Neither the Federal nor most State governments have made a serious attempt to prioritize the prevention and detection of COVID-19 in nursing homes, which may be related, in part, to these two agencies typically playing financial and operational ping-pong when faced with a nursing home crisis. Reports suggest that the shortage of PPE is being addressed, even if gradually, in nursing homes, though more clearly needs to be done. The central problem, however, remains that the limited staffing in most nursing homes is woefully inadequate to deal with COVID-19, particularly because the large proportion of patients with dementia makes it very difficult to ensure a best-practices implementation of infection control procedures. Further, not all nursing homes have enough highly trained clinical staff that are capable of effectively implementing all of the preventive and treatment strategies. The large Federal aid packages to support hospitals and other healthcare facilities largely left out nursing homes even though the sky-high infection and death rates in such facilities have contributed in a large way to the overall depressing statistics. There is marked variability in standards among nursing homes, which often include adjacent assisted living facilities that are regulated even less. If infection rates, and particularly death rates, are to be lowered sharply, the Federal government needs to channel new resources to nursing homes and assisted living facilities that are linked to them. Outside personnel like the National Guard are needed to implement testing and provide guidance, and external monitors need to be added to ensure nursing home compliance with infection control regulations and requirements. In order to tackle this pandemic effectively, nursing homes need to be prioritized and supported to the same degree as acute-care hospitals have been.
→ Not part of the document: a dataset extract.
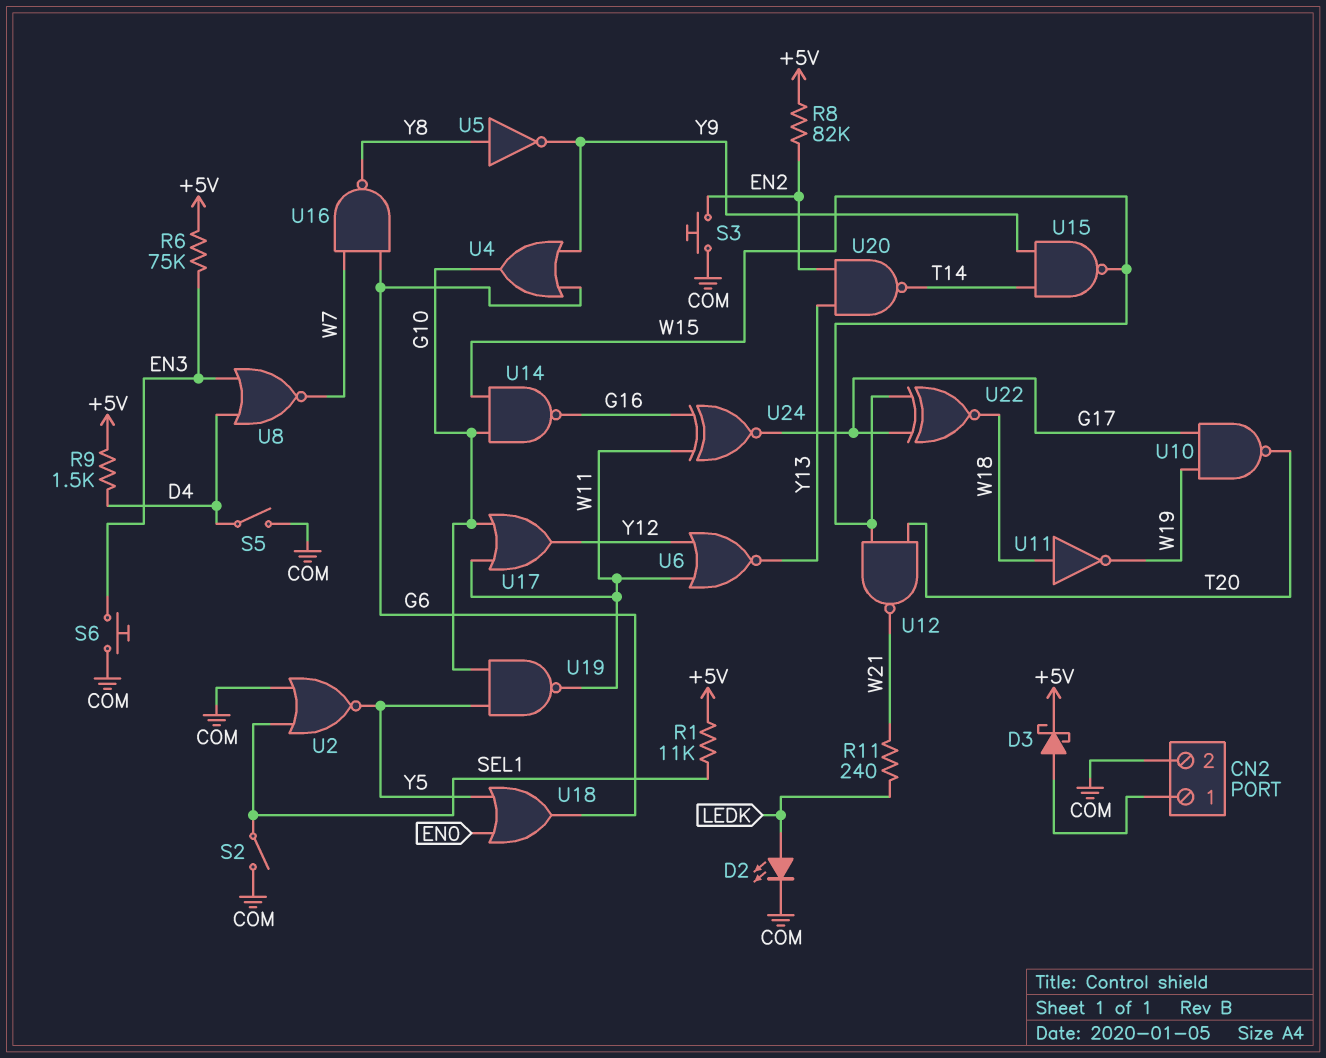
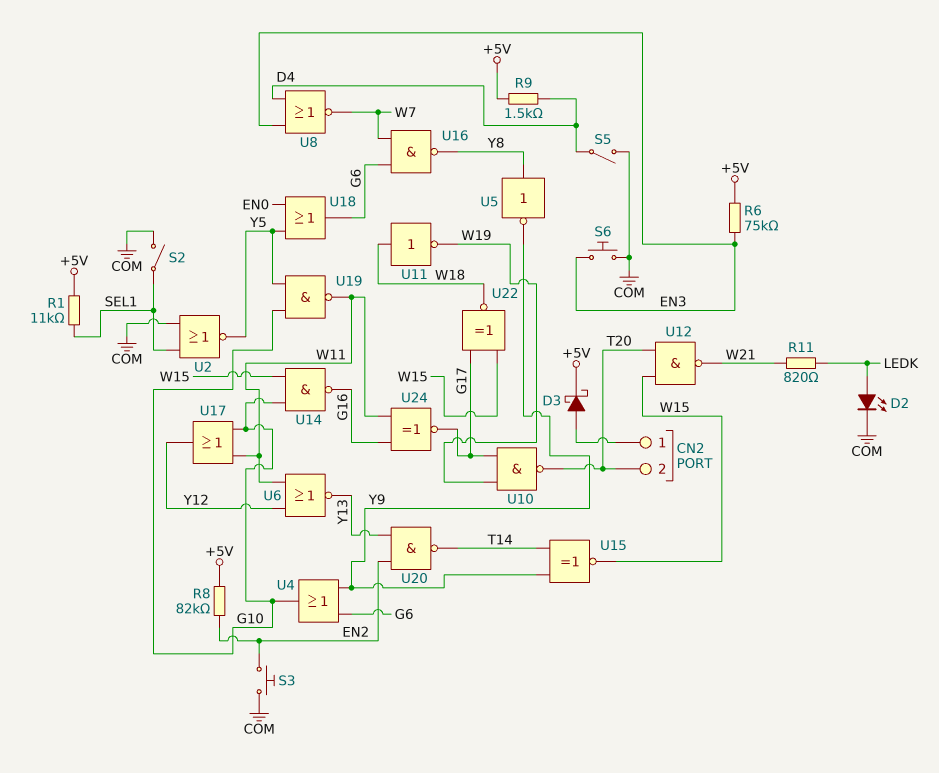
CN2 pin 2: COM -> T20
R11: 240 (LEDK, W21) -> 820 (LEDK, W21)
U15: NAND (in T14, in Y9, out W15) -> XNOR (in T14, in Y9, out W15)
Lowering the COVID-19 death rate is a critical part of the recovery process, which has begun with partial reopening of the U.S. economy in some states. If nursing home infections can be decreased, the enormous toll on nursing home residents and their loved ones, who are now prevented from visiting each other, will lessen. Decreasing infection and death rates in nursing homes is important not only for the residents and their loved ones, and staff, in these facilities, but is essential for overall mortality rates to decline markedly. Lowering the alarming death rate is the key for people to feel that we are, indeed, overcoming this crisis. At that stage, we can become more confident that we can eventually win the war against this virus.
D.P. Devanand, MD is a Professor of Psychiatry and Neurology and the Director of Geriatric Psychiatry at Columbia University Irving Medical Center.